Al vanaf zijn eerste Formule 1-seizoen in 1978 gebruikt Piquet elke truc die hij kan bedenken om zijn tegenstanders te piepelen. De ambitieuze Braziliaan heeft er een grondige hekel aan als een ander beter is dan hij, dus zoekt hij naar de zwakke plek van zijn rivalen om vervolgens met zijn scherpe tong en machiavellistische acties hun moreel te breken. Bij Mansell slaagt hij daarin, maar tegen Senna is hij niet opgewassen.

Bij het tekenen van zijn contract met Williams, in 1986, belooft teambaas Frank Williams hem de status van eerste rijder. Er staat niets zwart op wit, maar met twee wereldtitels op zak is Piquet zeker van zijn zaak. Hij heeft ervaring met het aftroeven van teammaten: twee jaar eerder heeft hij bij Brabham de komst van Senna weten af te wenden door teambaas Bernie Ecclestone ertoe te bewegen de Braziliaan niet te contracteren, uit vrees voor zijn eigen titelkansen.

Bij Williams, waar hij te maken krijgt met Mansell als teammaat, heeft hij minder succes. Hij vindt de Engelsman een goede coureur, maar zeker geen topper. Dat hij toch om de nummer 1-status vraagt is meer uit voorzorg. Terecht, zo blijkt: Mansell rijdt verbazingwekkend sterk en wint verscheidene races, waardoor Frank Williams zich plotseling niks meer herinnert van zijn belofte aan Piquet.

De rivaliteit die tussen de twee teamgenoten ontstaat loopt uit in een heuse vete: de twee kunnen elkaar niet uitstaan en zijn zo druk bezig om elkaar het leven zuur te maken, dat Alain Prost er in de seizoensfinale in Adelaide met de titel vandoor gaat.

Dramatische ontknoping

Het is een van de meest dramatische WK-ontknopingen van de jaren tachtig. Met het ingaan van de laatste race heeft Nigel Mansell 70 punten.
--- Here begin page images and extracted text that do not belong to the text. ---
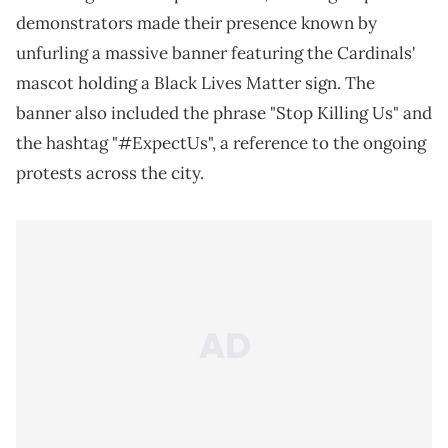
demonstrators made their presence known by
unfurling a massive banner featuring the Cardinals'
mascot holding a Black Lives Matter sign. The
banner also included the phrase "Stop Killing Us" and
the hashtag "#ExpectUs", a reference to the ongoing
protests across the city.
Alain Prost staat tweede in het kampioenschap met 64 punten, terwijl Piquet op de derde plaats volgt met zevenpunten achterstand op zijn teammaat. Mansell vertrekt van pole, voor Piquet, Senna en Prost.

Senna, Piquet en Keke Rosberg gaan wisselend aan de leiding. Prost rijdt rond op de derde plek, Mansell rijdt achter de kemphanen. In de 23e ronde spint Piquet, wat Prosts kansen op de titel doet toenemen. Een paar ronden later krijgt de Fransman echter een lekke band, waardoor hij terugvalt; nu ligt Mansell op titelkoers, maar bij een snelheid van 290 kilometer per uur ontploft zijn linkerachterband. De Engelsman blijft ongedeerd, maar zijn titelkansen gaan in rook op. Piquet rekent zich al rijk, maar Williams ziet zich genoodzaakt hem uit voorzorg binnen te halen voor een bandenwissel. De Braziliaan komt uiteindelijk vier seconden tekort op Prost, die de titel voor zich opeist.
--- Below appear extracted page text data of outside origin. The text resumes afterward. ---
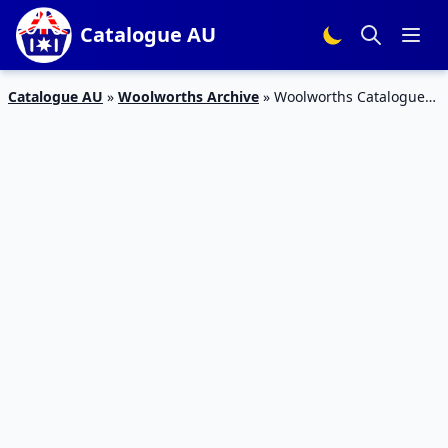
Catalogue AU
Catalogue AU
»
Woolworths Archive
»
Woolworths Catalogue
Specials 19 August 2015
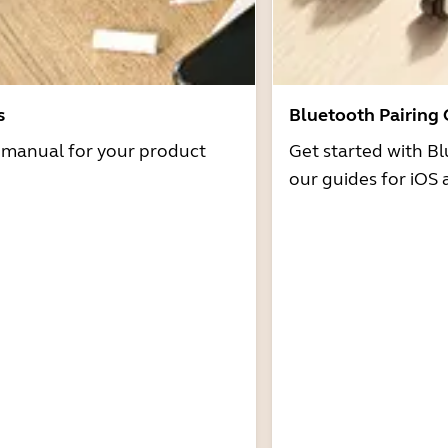
s
Bluetooth Pairing
r manual for your product
Get started with Bl
our guides for iOS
De gefrustreerde Braziliaan beschuldigt Williams van voortrekkerij en noemt Mansell publiekelijk een domkop. Het jaar erop is Nelson Piquet er nog feller op gebrand de titel te winnen – koste wat kost. Het teambelang staat daarbij op de tweede plaats. “Ik wilde gebruik maken van de ervaring die ik zelf met vallen en opstaan had opgedaan. Ik had mezelf alles geleerd en weigerde iemand anders te leren een auto af te stellen.”
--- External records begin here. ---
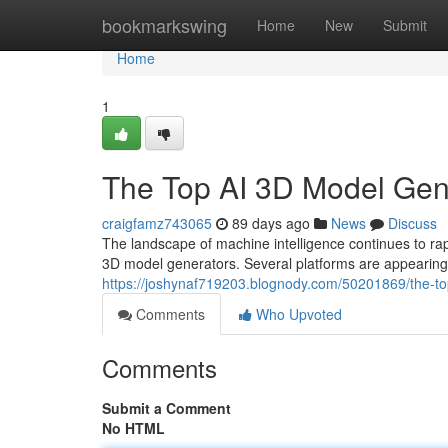
Home
bookmarkswing
Home
New
Submit
Home
1
The Top AI 3D Model Ge
craigfamz743065
89 days ago
News
Discuss
The landscape of machine intelligence continues to 
3D model generators. Several platforms are appearing 
https://joshynaf719203.blognody.com/50201869/the-
Comments
Who Upvoted
Comments
Submit a Comment
No HTML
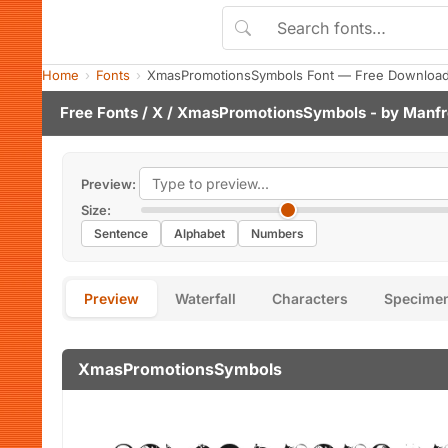
Home
Fonts
XmasPromotionsSymbols Font — Free Download 
Free Fonts
/
X
/ XmasPromotionsSymbols - by
Manfr
Preview:
Size:
Sentence
Alphabet
Numbers
Preview
Waterfall
Characters
Specime
XmasPromotionsSymbols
Op die manier maakt hij het zijn teamgenoten moeilijker om van hem te winnen. Die mentaliteit maakt hem niet populair, maar bezorgt hem in 1987 wel de titel.

Zijn gebrek aan teamspirit is een tweesnijdend zwaard: hij wint er drie wereldkampioenschappen door, maar jaagt uiteindelijk niet alleen de fans, maar ook de teams tegen zich in het harnas. Maar Piquet weet niet beter. Racen is voor hem altijd een individuele sport geweest. Hij heeft altijd alles alleen moeten doen. In de karting werkte hij aan zijn eigen karts, maar ook in de Formule 3 runde hij zijn eigen privé-team en zelfs zijn Formule 1-debuut was voor een team met één auto. Zijn egoïstische gedrag heeft bovendien alles te maken met zijn afkomst.

Jeugd Nelson Piquet

Nelson Piquet wordt op 17 augustus 1952 geboren als zoon van de prominente Braziliaanse minister Estácio Gonçalves Souto Maior. Hij groeit op in weelde en blijkt een talentvolle tennisspeler, evenals zijn vader. Op zijn twaalfde geldt hij als een van de grootste tennisbeloften van Brazilië. Hij wordt naar San Francisco gestuurd om daar de middelbare school af te maken en zich te storten op zijn tenniscarrière. De plannen van vaderlief pakken anders uit, want in Amerika maakt Piquet voor het eerst kennis met autosport. Geïnspireerd door de prestaties van landgenoot Emerson Fittipaldi begint hij – eenmaal terug in Brazilië – met karten. Hij doet dat onder de naam van zijn moeder (Piquet) om het geheim te houden voor zijn vader.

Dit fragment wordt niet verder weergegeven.